Reproduce each of the records below character for character, leaving out the pictures.

* Supplied records *
------------------------------------

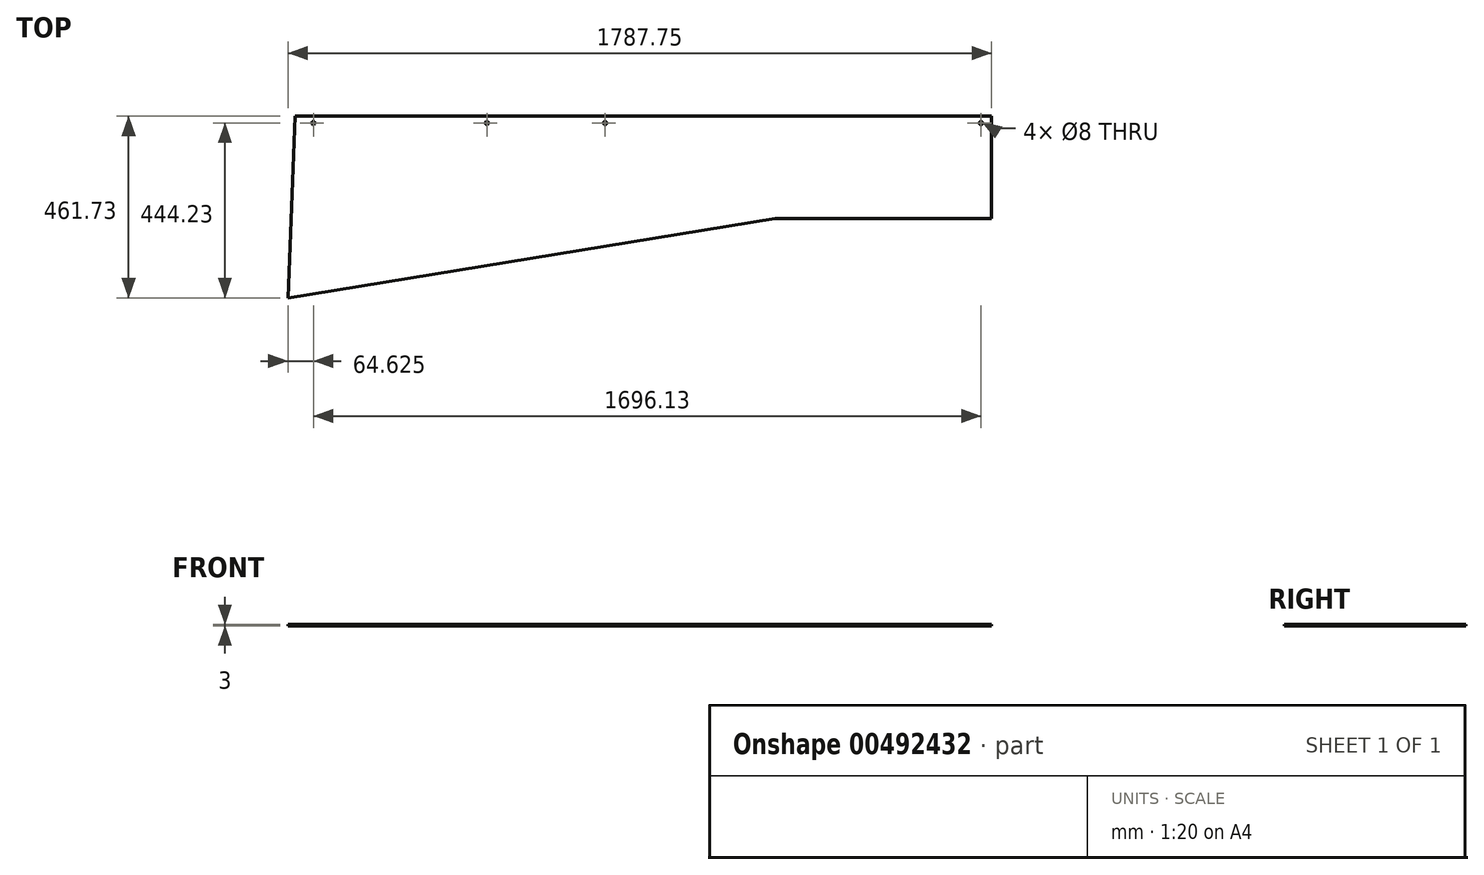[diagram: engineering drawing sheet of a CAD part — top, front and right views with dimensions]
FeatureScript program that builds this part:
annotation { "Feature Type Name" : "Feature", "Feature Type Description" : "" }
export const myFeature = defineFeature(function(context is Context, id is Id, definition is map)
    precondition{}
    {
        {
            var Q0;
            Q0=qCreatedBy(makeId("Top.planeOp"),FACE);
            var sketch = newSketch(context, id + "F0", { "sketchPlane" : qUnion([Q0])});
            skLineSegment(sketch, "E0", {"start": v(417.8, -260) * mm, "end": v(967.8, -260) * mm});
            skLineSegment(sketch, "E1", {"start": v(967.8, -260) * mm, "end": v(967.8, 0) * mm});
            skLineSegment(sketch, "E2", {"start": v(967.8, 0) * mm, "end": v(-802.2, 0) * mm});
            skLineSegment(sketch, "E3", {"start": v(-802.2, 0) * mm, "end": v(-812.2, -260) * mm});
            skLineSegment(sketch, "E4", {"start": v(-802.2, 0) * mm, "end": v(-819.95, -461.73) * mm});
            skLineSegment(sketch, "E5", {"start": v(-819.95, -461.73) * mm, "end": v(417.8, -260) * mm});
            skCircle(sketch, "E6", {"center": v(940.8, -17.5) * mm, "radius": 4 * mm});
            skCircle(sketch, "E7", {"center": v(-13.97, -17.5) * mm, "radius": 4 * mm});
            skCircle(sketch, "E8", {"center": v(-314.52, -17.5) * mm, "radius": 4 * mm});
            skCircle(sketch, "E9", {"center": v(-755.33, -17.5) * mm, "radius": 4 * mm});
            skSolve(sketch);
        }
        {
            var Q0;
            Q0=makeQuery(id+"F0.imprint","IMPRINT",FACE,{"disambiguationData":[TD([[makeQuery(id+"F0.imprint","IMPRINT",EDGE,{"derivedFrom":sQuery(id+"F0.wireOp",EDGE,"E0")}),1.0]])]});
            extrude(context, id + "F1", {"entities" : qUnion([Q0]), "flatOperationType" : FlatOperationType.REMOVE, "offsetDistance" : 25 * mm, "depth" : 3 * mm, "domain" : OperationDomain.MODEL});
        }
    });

------------------------------------

* The answer *
[diagram: engineering drawing sheet of a CAD part — top, front and right views with dimensions]
FeatureScript program that builds this part:
annotation { "Feature Type Name" : "Feature", "Feature Type Description" : "" }
export const myFeature = defineFeature(function(context is Context, id is Id, definition is map)
    precondition{}
    {
        {
            var Q0;
            Q0=qCreatedBy(makeId("Top.planeOp"),FACE);
            var sketch = newSketch(context, id + "F0", { "sketchPlane" : qUnion([Q0])});
            skLineSegment(sketch, "E0", {"start": v(417.8, -260) * mm, "end": v(967.8, -260) * mm});
            skLineSegment(sketch, "E1", {"start": v(967.8, -260) * mm, "end": v(967.8, 0) * mm});
            skLineSegment(sketch, "E2", {"start": v(967.8, 0) * mm, "end": v(-802.2, 0) * mm});
            skLineSegment(sketch, "E3", {"start": v(-802.2, 0) * mm, "end": v(-812.2, -260) * mm});
            skLineSegment(sketch, "E4", {"start": v(-802.2, 0) * mm, "end": v(-819.95, -461.73) * mm});
            skLineSegment(sketch, "E5", {"start": v(-819.95, -461.73) * mm, "end": v(417.8, -260) * mm});
            skCircle(sketch, "E6", {"center": v(940.8, -17.5) * mm, "radius": 4 * mm});
            skCircle(sketch, "E7", {"center": v(-13.97, -17.5) * mm, "radius": 4 * mm});
            skCircle(sketch, "E8", {"center": v(-314.52, -17.5) * mm, "radius": 4 * mm});
            skCircle(sketch, "E9", {"center": v(-755.33, -17.5) * mm, "radius": 4 * mm});
            skSolve(sketch);
        }
        {
            var Q0;
            Q0=makeQuery(id+"F0.imprint","IMPRINT",FACE,{"disambiguationData":[TD([[makeQuery(id+"F0.imprint","IMPRINT",EDGE,{"derivedFrom":sQuery(id+"F0.wireOp",EDGE,"E0")}),1.0]])]});
            extrude(context, id + "F1", {"entities" : qUnion([Q0]), "flatOperationType" : FlatOperationType.REMOVE, "offsetDistance" : 25 * mm, "depth" : 3 * mm, "domain" : OperationDomain.MODEL});
        }
    });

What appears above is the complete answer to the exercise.